In the separate motion for leave to file the amicus curiae brief, Kaye said the document “will provide this Honorable Court with greater understanding of the role of journalists and the special protection that all Members States must accord."

Decriminalization of libel

Kaye also noted that the Human Rights Committee “urges States to consider the decriminalization of defamation.”

“The Committee recommends that in dealing with defamation cases, ‘a public interest in the subject matter of the criticism should be recognized as a defense,’” he added.

Members of the Philippine press have long rallied for  the decriminalization of libel, a law that has been carried over from 1932.

The Center for Media Freedom and Responsibility said in 2014 that the “libel provisions of the RPC have been problematic for free expression and press freedom since 1932...which has been used in many instances to silence journalists.”

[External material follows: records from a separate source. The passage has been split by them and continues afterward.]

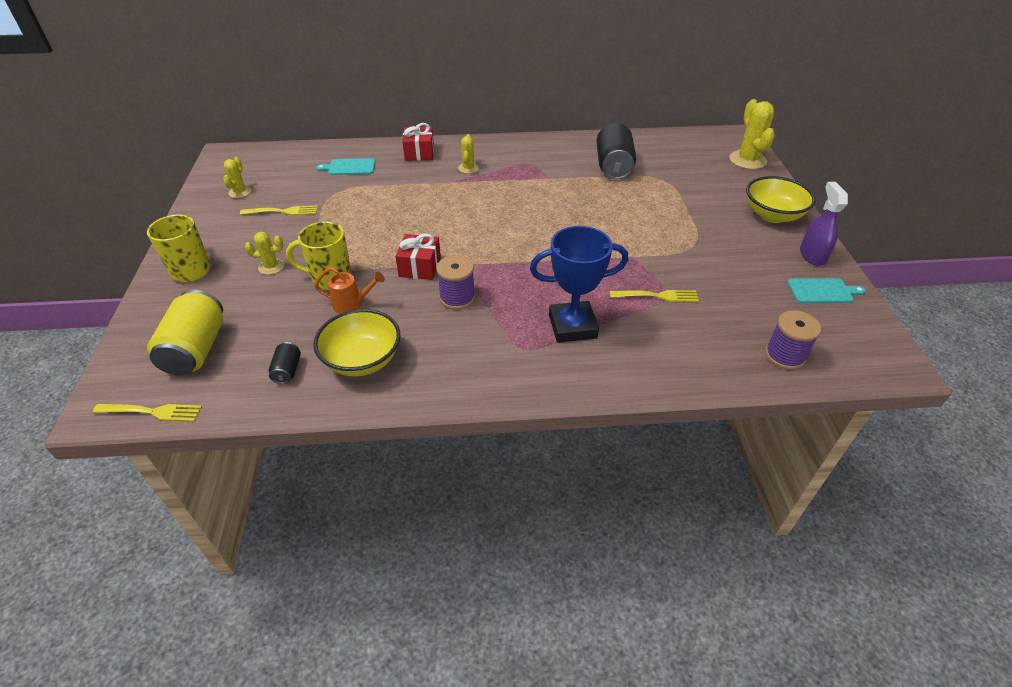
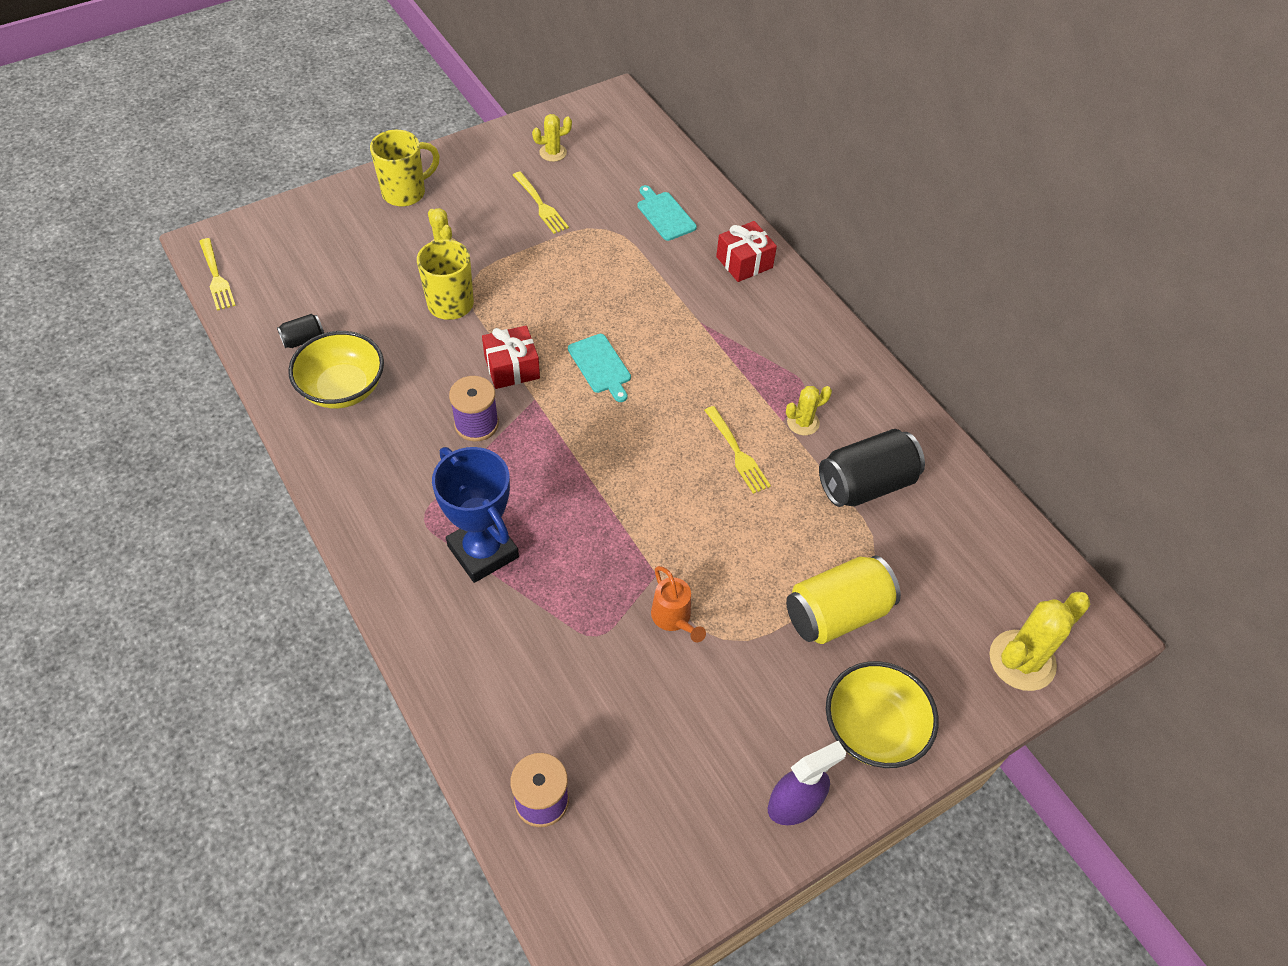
camera: 60 degrees right, 10 degrees up
(196, 349) = (301, 261): yellow can -> yellow can (837, 613)
(352, 304) = (420, 340): orange watering can -> orange watering can (673, 619)
(468, 168) = (743, 325): yellow cactus -> yellow cactus (803, 422)
(657, 296) = (586, 623): yellow fork -> yellow fork (736, 452)
(822, 291) = (709, 830): turquoise cutting board -> turquoise cutting board (600, 366)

The media watchdog monitors libel cases against reporters across the country.

Continuous publication rule

Kaye warned that the application of the Cybercrime Prevention Act of 2012 “to individuals years after the posting of an article, under the guise of online continuous publication, raise particular concerns under the right to freedom of expression.”

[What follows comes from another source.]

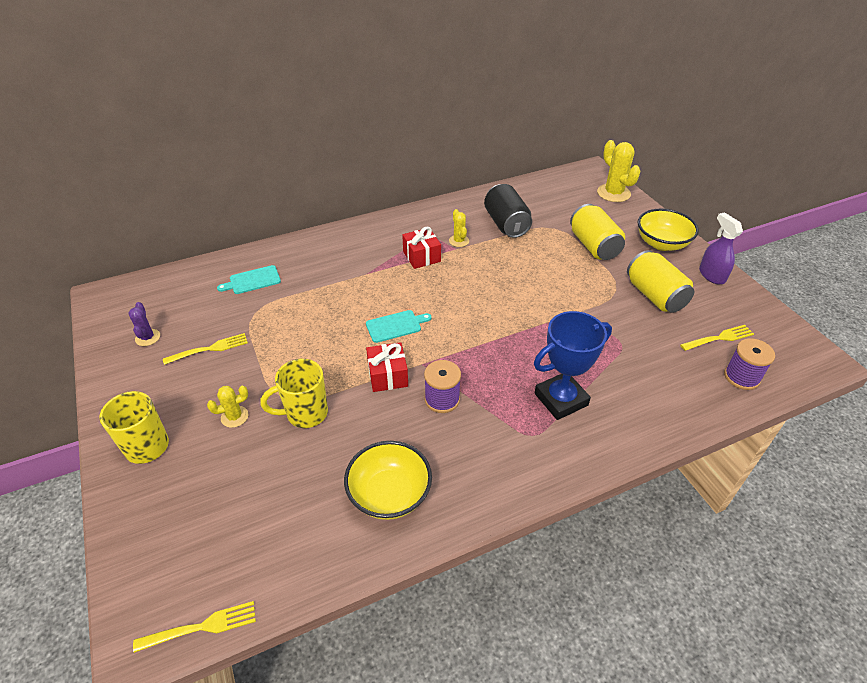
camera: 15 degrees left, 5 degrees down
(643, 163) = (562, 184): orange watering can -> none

“Such application may significantly chill freedom of expression by not clearly delineating to either authorities or online writers when a violation of the law has occurred,” he said.

The case emanated from a complaint filed by businessman Wilfredo Keng assailing an article the online news site first published in May 2012 or four months before the cybercrime law was instituted.

But the Department of Justice cited the “multiple publication rule”—noting that the story was updated on Feb. 19, 2014—and indicted Rappler, Ressa and Santos on cyber libel charges.

Ressa and Santos, however, argued that there was no substantial change made in the article when it was updated in 2014, but the court said that their argument is “evidentiary in nature which the defense should prove during trial.”

“‘Continuous publication’ deployed as an argument to extend the statue of limitations in the online context, unduly penalizes online speech more harshly than print media,” the UN expert said.